O regime fundamentalista do Irã suspendeu o processo de implementação da “lei do hijab e da castidade”, que prevê penalidades ainda mais severas para mulheres que se recusarem a usar o véu muçulmano em público.
A controversa lei, aprovada pelo Parlamento em setembro de 2023, não será mais enviada para sanção do Executivo nesta semana, como estava previsto, declarou na segunda-feira (16) um dos vice-presidentes do regime.
A decisão foi divulgada num momento em que, nos bastidores, integrantes da liderança iraniana levantaram o temor de que a nova legislação pudesse resultar em novos protestos de rua, como ocorreu em 2022.
Na prática, isso significa efetivamente que o Irã suspendeu —pelo menos temporariamente— a promulgação da legislação.
“De acordo com as discussões realizadas, foi decidido que esta lei não será remetida ao governo [regime] pelo Parlamento por enquanto”, disse Shahram Dabiri, o vice-presidente responsável pelos assuntos parlamentares, em entrevista veiculada pelo jornal pró-reformista Ham Mihan.
A decisão de suspender a legislação foi tomada pelos principais órgãos executivos, legislativos e judiciais, disse ainda Dabiri. Neste momento, “não é viável aplicar este projeto de lei”, acrescentou, sem entrar em pormenores.
Antes do anúncio, o presidente reformista do Irã, Masoud Pezeshkian, já havia expressado que a lei tinha “muitas dúvidas e ambiguidades”.
Resistência
Apesar de as iranianas serem forçadas pelo regime fundamentalista a cobrir os cabelos em público desde a Revolução Islâmica, em 1979, o número das que se recusam a fazê-lo vem aumentando.
A tendência se intensificou após a morte da curdo-iraniana Jina Mahsa Amini em 2022, aos 22 anos, presa pela “polícia da moralidade” do regime por supostamente infringir o código de vestimenta.
O crime sob custódia policial provocou amplos protestos por mudanças políticas, em grande parte liderados por mulheres e jovens colegiais.
Além disso, inspirou o movimento Mulher, Vida, Liberdade, que desafia a imposição pelas autoridades do hijab obrigatório.

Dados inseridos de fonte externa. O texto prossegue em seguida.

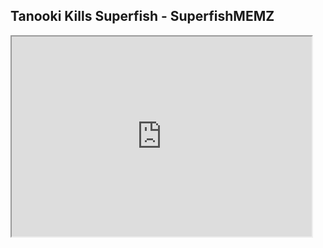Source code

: ## Tanooki Kills Superfish - SuperfishMEMZ

<iframe src="http://sfmemz.github.io/tanooki-kills-superfish/game.html" width="480" height="320">
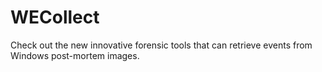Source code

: # WECollect
Check out the new innovative forensic tools that can retrieve events from Windows post-mortem images.
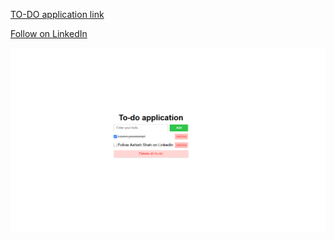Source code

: [TO-DO application link](https://iamashishshah.github.io/to-do/)

[Follow on LinkedIn](https://www.linkedin.com/in/thisisashishshah/)

![Image preview](/01AllProjectsFromCohort/03Todo/image.png)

A repressão que se seguiu à morte de Amini, com duração de um mês, provocou a morte de mais de 500 pessoas e levou à detenção de mais de 22 mil.
Se o projeto de lei tivesse sido remetido para o governo, o presidente do Irã teria tido pouca margem de manobra. Por lei, ele seria obrigado a sancioná-lo no prazo de cinco dias, para entrada em vigor dentro de 15 dias. O presidente não tem autoridade de veto.
Apesar da suspensão na implementação na lei, o regime continua perseguindo mulheres. No sábado (14), a cantora iraniana Parastoo Ahmadi foi detida depois de ter realizado um show transmitido no YouTube sem usar o véu obrigatório. Para além da lei do hijab obrigatório, as mulheres são proibidas de se apresentar como cantoras solo no Irã.
Penas
O texto da nova lei, com 74 artigos, prevê multas de US$ 800 (cerca de R$ 5 mil) para as primeiras infrações e de US$ 1.500 (R$ 9,.200) para reincidentes, seguidas de penas de prisão de até 15 anos para a terceira infração em diante.
Pela lei, as mulheres afetadas têm prazo de dez dias para pagar as multas, de outro modo ficando sujeitas a restrições no acesso a serviços públicos, como expedição ou renovação de passaportes, carteiras de motorista e permissões para sair o país.
A lei ainda ameaça estabelecimentos comerciais com fechamento e multas se forem servidas ou atendidas mulheres que não usem o véu na cabeça.
A lei ainda prevê que os cidadãos estrangeiros, incluindo os milhões de afegãos que vivem no Irã, possam ser recrutados como informantes, denunciando as mulheres que não usem o hijab. Os proprietários de estabelecimentos comerciais e os motoristas de táxi seriam encorajados a também denunciarem mulheres.
As instituições públicas ficam também obrigadas a disponibilizar imagens de suas câmeras de vigilância para auxiliar a polícia a identificar as opositoras do hijab obrigatório –igualmente sob pena de multas e de demissão dos funcionários implicados.
Segundo a analista política iraniana Mary Mohammadi, residente nos Estados Unidos, o objetivo é conter as ações das mulheres, tornando sua luta cara demais: “A lei busca impedir o avanço das exigências femininas; fortalecer a moral dos apoiadores ideológicos do sistema; exaurir a psiquê da sociedade ao criar conflitos abrangentes no quotidiano; e enfraquecer o potencial revolucionário liderado pelas mulheres.”